Among the entries below, how many lines contain the string "Lucius"? Only the number, please.

[Record extracts]

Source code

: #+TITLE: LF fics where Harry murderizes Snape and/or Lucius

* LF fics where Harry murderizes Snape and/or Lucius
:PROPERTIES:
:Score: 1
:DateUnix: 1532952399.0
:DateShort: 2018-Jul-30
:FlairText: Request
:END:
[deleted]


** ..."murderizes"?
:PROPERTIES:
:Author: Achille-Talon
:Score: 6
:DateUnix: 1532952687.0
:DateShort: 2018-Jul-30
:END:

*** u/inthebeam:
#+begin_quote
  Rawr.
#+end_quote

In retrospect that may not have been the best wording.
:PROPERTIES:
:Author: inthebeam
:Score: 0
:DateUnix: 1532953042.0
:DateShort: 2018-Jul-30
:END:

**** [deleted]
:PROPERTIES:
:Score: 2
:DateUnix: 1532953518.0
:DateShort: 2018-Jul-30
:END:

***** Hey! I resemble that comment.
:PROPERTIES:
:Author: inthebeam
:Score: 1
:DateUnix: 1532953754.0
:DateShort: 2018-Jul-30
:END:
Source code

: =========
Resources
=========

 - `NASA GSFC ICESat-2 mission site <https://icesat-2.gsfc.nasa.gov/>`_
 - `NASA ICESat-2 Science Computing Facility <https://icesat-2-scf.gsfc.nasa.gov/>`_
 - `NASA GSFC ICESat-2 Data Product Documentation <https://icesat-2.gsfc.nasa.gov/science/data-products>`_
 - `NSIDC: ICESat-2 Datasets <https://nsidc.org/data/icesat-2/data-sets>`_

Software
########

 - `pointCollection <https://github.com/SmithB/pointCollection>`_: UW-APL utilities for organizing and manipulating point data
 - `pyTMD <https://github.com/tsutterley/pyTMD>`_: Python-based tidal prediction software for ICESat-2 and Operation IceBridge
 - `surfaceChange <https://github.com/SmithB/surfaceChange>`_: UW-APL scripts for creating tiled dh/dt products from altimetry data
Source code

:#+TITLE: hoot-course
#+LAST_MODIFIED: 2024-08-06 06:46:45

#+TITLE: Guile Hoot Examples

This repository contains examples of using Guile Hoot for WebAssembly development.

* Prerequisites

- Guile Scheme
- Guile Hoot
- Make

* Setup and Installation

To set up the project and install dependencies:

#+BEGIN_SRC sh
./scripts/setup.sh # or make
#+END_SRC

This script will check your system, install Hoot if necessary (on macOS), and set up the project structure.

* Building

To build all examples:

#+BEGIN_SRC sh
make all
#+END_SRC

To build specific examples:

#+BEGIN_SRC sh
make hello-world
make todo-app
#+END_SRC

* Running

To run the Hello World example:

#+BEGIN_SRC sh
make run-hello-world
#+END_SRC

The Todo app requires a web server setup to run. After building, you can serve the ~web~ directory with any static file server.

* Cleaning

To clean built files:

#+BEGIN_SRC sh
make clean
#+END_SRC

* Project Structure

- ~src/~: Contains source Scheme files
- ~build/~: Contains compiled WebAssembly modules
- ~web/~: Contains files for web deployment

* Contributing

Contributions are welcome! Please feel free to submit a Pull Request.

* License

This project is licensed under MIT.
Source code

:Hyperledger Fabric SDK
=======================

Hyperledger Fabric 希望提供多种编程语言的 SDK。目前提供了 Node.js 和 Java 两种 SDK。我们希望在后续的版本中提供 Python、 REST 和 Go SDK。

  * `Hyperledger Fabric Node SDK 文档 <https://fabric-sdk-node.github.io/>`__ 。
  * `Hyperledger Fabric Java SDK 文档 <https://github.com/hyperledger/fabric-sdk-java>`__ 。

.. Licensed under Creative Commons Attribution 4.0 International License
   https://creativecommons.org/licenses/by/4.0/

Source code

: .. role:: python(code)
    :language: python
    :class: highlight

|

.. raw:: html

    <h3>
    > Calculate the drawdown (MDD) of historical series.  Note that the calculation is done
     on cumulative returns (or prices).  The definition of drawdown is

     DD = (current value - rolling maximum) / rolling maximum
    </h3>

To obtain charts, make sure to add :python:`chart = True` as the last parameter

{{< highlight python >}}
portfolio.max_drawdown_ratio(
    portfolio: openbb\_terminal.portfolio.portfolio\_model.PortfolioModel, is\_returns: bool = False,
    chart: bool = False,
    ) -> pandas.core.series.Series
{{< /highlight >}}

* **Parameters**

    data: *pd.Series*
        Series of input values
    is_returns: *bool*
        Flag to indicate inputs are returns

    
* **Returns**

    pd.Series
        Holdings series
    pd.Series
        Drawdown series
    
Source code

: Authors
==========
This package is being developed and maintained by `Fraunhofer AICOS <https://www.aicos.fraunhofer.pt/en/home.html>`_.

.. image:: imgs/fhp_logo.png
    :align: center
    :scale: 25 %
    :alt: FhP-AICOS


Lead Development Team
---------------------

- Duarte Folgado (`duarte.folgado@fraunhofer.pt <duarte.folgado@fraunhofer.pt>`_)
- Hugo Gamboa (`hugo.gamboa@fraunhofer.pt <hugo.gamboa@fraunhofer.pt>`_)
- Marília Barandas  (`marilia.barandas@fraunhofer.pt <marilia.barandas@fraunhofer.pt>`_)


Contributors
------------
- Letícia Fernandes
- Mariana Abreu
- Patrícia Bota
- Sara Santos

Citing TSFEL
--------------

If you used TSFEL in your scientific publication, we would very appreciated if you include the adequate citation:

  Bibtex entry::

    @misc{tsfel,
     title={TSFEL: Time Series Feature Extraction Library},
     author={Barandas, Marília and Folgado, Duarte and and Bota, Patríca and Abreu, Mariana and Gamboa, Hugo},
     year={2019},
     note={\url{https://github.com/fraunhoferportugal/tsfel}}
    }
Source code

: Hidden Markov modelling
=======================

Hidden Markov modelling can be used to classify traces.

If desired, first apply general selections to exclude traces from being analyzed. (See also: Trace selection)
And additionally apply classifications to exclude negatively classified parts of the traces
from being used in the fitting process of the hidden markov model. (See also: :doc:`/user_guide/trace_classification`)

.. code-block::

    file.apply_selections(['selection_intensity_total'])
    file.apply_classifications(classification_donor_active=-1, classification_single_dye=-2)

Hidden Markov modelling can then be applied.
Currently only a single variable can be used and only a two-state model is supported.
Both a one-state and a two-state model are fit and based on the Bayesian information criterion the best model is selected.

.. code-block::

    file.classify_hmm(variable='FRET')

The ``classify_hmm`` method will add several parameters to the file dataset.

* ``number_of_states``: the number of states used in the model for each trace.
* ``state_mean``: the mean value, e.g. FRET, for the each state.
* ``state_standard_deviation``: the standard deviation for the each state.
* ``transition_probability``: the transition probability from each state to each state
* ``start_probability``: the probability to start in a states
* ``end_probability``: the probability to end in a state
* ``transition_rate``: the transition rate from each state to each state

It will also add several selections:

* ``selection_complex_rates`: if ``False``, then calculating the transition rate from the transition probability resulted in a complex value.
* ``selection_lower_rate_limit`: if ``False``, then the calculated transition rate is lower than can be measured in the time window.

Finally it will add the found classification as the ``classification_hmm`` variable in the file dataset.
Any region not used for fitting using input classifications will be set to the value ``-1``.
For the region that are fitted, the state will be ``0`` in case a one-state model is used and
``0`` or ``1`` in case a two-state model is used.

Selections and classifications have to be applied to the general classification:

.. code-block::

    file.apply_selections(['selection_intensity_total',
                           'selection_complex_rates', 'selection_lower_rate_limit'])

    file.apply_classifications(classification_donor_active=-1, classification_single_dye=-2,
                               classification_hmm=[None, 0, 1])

[/Record extracts]

◆ Completed exercise ◆
2